Эту рецензию, решил Роланд, нельзя показывать сыну. Все тут было весьма далеко от всем известной истории. Алиса не уточняла подробности своего бегства от семьи, не называла мужа и сына по имени, никогда не говорила о пугающем прыжке и о том, что он был для нее абсолютно необходимым. Неутомимая британская пресса легко смогла бы найти Роланда. Какая удача: те, кого она бросила, никого не интересовали. На данный момент три романа и сборник рассказов. Каждый раз, читая ее прозу, он искал персонаж, который воплощал бы хоть какие-то его черты. И был готов вознегодовать, если бы такого обнаружил. Мужчину, с которым ее героиня могла бы уединиться в уютном гнездышке и провести там несколько месяцев в ласках и любви. Пианист, теннисист, поэт. Даже поэт-неудачник, с завышенными сексуальными запросами, не реализовавшийся мужчина без постоянной работы, от которого любая благоразумная женщина может в конечном счете устать. Муж и отец, которого бросает женщина. Но среди прочих мужских персонажей он нашел лишь две версии рослого моряка-шведа с конским хвостиком по имени Карл.
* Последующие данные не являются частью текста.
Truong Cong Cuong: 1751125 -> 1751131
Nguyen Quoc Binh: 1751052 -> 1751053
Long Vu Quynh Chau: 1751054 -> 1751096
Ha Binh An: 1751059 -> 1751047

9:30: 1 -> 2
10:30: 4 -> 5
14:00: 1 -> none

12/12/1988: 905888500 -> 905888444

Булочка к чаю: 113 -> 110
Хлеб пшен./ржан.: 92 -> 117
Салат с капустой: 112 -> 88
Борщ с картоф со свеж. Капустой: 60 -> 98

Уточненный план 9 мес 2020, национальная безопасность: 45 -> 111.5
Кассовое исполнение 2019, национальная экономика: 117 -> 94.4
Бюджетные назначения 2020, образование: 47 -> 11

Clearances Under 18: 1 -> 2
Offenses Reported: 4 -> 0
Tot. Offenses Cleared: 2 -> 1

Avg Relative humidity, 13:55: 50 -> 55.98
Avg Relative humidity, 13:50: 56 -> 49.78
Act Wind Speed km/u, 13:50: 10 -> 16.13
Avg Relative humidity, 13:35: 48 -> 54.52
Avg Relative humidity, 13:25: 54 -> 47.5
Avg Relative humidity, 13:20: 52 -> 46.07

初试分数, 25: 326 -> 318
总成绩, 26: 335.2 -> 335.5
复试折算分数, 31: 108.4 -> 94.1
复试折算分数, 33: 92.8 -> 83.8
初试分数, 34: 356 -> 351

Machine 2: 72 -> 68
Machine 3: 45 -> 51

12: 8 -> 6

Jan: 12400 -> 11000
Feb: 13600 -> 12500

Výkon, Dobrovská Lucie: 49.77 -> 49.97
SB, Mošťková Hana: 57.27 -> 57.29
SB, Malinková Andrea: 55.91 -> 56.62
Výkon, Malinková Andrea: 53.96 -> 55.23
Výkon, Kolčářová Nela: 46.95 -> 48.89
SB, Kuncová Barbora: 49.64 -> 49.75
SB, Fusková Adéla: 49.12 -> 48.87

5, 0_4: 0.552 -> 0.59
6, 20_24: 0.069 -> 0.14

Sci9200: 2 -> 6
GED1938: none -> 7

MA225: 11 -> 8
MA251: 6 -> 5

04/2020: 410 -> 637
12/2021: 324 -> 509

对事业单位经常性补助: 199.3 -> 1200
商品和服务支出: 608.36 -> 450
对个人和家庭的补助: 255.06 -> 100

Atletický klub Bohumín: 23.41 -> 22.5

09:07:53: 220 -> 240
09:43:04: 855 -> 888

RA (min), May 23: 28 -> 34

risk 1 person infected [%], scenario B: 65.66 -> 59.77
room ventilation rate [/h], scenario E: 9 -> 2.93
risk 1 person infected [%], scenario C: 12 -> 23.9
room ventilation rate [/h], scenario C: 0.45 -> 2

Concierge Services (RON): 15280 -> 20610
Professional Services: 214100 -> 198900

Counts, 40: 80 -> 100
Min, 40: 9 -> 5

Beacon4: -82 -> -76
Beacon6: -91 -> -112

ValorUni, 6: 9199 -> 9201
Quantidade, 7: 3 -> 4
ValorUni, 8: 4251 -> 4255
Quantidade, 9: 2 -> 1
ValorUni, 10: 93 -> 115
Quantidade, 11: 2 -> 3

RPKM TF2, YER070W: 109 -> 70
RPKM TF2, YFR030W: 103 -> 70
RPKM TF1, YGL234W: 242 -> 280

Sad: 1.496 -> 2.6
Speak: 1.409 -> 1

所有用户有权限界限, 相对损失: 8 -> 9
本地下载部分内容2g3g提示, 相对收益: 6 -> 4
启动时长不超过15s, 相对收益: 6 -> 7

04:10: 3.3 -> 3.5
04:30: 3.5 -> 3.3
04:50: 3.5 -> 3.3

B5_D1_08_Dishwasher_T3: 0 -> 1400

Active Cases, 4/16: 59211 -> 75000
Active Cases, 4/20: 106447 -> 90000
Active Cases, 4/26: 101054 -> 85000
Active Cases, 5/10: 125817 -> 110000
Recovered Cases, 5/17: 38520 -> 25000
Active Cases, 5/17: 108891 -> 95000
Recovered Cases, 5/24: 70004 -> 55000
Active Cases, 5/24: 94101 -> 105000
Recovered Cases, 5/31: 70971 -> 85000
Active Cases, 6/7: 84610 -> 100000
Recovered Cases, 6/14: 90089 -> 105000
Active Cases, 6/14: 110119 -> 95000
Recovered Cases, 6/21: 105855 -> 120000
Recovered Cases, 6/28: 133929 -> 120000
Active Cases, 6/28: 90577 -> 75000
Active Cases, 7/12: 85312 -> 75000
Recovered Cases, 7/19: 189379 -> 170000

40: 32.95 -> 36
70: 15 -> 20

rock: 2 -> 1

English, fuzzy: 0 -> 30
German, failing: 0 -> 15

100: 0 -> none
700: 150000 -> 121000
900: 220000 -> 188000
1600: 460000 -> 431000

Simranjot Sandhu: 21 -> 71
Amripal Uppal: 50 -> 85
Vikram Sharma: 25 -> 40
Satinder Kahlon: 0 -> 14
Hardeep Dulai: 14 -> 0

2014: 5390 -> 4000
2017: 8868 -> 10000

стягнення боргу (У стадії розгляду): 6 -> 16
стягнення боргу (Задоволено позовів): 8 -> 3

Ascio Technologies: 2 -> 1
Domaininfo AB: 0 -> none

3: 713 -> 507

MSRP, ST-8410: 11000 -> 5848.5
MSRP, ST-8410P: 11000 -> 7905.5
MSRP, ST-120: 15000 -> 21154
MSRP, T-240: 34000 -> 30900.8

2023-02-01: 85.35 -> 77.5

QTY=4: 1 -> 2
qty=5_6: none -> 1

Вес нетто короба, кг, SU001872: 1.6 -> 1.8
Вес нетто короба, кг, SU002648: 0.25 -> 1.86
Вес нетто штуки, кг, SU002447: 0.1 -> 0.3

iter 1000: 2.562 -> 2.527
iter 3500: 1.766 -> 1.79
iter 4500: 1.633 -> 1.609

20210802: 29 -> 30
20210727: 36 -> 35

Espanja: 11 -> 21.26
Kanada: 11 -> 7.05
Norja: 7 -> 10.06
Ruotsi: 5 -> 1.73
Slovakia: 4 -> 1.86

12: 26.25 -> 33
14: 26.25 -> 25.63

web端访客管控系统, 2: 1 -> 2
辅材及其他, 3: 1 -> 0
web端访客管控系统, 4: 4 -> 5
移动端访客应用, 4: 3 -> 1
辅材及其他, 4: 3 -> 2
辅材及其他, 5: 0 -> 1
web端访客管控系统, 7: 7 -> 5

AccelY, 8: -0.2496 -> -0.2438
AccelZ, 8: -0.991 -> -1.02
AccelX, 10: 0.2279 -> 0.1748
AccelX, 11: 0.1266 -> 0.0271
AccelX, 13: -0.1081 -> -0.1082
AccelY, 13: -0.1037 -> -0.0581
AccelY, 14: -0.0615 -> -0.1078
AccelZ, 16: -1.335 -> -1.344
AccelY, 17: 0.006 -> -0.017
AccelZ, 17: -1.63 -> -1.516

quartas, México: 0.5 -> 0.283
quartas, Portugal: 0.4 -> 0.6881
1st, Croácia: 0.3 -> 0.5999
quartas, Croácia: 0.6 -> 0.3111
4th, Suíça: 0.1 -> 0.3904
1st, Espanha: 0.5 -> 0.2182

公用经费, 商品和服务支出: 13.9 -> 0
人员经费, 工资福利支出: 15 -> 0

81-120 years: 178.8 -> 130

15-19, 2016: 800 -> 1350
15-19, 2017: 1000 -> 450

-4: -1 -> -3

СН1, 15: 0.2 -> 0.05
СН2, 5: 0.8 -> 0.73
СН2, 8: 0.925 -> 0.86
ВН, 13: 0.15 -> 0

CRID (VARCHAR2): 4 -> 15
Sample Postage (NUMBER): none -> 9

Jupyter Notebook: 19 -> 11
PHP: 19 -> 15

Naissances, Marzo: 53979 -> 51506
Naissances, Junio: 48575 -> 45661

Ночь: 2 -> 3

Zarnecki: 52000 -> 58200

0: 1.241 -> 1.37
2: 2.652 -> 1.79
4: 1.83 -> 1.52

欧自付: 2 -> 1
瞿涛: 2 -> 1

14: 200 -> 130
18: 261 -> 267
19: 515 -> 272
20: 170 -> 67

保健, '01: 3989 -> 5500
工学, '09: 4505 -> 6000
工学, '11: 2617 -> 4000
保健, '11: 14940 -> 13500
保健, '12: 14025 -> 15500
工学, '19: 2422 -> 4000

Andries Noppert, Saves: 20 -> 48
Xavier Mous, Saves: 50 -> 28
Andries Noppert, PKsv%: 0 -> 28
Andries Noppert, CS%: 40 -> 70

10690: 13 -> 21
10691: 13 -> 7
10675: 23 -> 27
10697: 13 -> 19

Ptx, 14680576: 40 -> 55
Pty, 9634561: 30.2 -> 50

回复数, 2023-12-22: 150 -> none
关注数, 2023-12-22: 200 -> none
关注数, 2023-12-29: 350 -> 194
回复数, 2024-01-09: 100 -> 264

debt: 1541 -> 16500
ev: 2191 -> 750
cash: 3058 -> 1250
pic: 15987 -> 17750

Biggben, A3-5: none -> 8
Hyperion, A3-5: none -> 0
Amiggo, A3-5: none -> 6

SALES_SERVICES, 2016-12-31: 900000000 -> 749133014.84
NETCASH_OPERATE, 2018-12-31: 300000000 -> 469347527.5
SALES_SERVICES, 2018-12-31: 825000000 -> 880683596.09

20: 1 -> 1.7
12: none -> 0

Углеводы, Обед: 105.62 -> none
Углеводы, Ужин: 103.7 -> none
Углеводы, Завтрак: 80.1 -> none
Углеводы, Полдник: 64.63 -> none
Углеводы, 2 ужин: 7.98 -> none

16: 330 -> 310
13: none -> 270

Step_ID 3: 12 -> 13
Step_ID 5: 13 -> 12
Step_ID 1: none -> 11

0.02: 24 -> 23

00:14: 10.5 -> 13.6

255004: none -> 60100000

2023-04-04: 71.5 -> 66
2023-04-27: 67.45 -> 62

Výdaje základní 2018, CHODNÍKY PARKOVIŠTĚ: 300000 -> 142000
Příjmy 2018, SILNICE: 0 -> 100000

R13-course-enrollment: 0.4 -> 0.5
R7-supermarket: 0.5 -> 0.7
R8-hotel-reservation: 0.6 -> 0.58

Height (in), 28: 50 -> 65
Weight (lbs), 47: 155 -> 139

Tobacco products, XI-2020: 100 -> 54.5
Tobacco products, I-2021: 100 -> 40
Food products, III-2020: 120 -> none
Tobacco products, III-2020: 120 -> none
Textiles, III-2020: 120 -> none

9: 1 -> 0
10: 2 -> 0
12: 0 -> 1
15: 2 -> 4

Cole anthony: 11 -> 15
Пять лет пролетели быстро. Число книг и премий в Германии и во всем мире росло. Она переписала и опубликовала один из романов, которые Роланд перепечатывал на машинке, а лондонские издатели отвергли. Она выпустила сборник сюжетно связанных рассказов о десяти любовных отношениях. Она проницательно и тонко, даже с юмором, описывала противоречивые требования своих рассудительных героинь. В компании персонажей-мужчин могло бы найтись место и для него. В романе о Лондоне она упомянула, что ее героиня некоторое время работала в Институте Гёте. Но студент, в которого она влюбилась, был явно не он. Его даже не было среди ее учеников. Другой мужской персонаж жил недалеко от Брикстонского рынка, но не в старой квартире Роланда. Стиль Эберхардт был демонстративно реалистическим, изображал мир, который все прекрасно знали и ощущали. Не было буквально никакого, материального или эмоционального, явления, которое она была бы не способна ярко описать. И тем не менее, несмотря на насыщенность проведенного вместе времени – свидания на Леди-Маргарет-роуд, эмоционально иссушающие визиты в Либенау и прогулки вдоль реки, утехи под открытым небом в дельте Дуная, маленький домик, где они жили, и, наконец, их ребенок – ничего этого в ее книгах не было, даже в завуалированном или измененном виде. Весь опыт их совместной жизни, как бульдозером, срезало с ее творческого ландшафта – в том числе и ее исчезновение. Он был вычеркнут из ее жизни. Как и Лоуренс – в ее книгах не было детей. Разрыв, произошедший в 1986 году, был полным и окончательным. Он был готов испытать возмущение.